Reward callback setup

In Dashboard, set a HTTPS callback URL and callback secret. MoneyRain sends one callback after a publisher-link ad completion is credited to your MoneyRain balance.

HTTP request

POST https://your-site.example/moneyrain-callback
Content-Type: application/json
X-MoneyRain-Event: reward.completed
X-MoneyRain-Timestamp: 1782730000
X-MoneyRain-Signature: sha256=HEX_HMAC_SHA256

Payload

{
  "event": "reward.completed",
  "publisher_id": 123,
  "external_uid": "your-user-42",
  "view_id": 98765,
  "campaign_id": 555,
  "ad_type": "ptc",
  "reward_usdt": "0.00003000",
  "advertiser_cost_usdt": "0.00005000",
  "status": "completed",
  "timestamp": 1782730000,
  "nonce": "random24hex"
}

Signature verification

The signature is hash_hmac('sha256', raw_request_body, callback_secret).
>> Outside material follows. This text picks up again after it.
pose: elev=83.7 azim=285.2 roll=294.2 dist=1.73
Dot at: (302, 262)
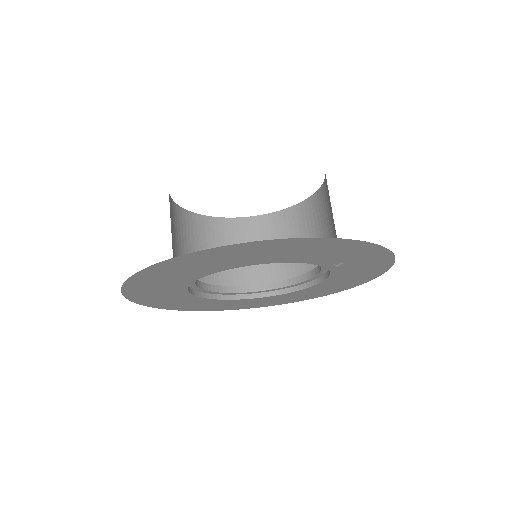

Compare it with the X-MoneyRain-Signature header after removing the sha256= prefix.

<?php
$secret = 'your callback secret';
$body = file_get_contents('php://input');
$header = $_SERVER['HTTP_X_MONEYRAIN_SIGNATURE'] ?? '';
$expected = 'sha256=' . hash_hmac('sha256', $body, $secret);

if (!hash_equals($expected, $header)) {
    http_response_code(403);
    exit('bad signature');
}

$payload = json_decode($body, true);
if (!is_array($payload) || ($payload['event'] ?? '') !== 'reward.completed') {
    http_response_code(400);
    exit('bad payload');
}

// Prevent double crediting: store view_id or nonce in your database first.
// Then credit $payload['external_uid'] with $payload['reward_usdt'].

echo 'OK';

Retry policy

V1 stores the last callback status and failure count, but does not queue retries. Your endpoint should respond with HTTP 200, 201, 202, or 204 only after you have safely recorded the reward.

Security notes

Use HTTPS, keep your callback secret private, verify signatures using the raw request body, reject old timestamps if needed, and store view_id or nonce to prevent duplicate crediting.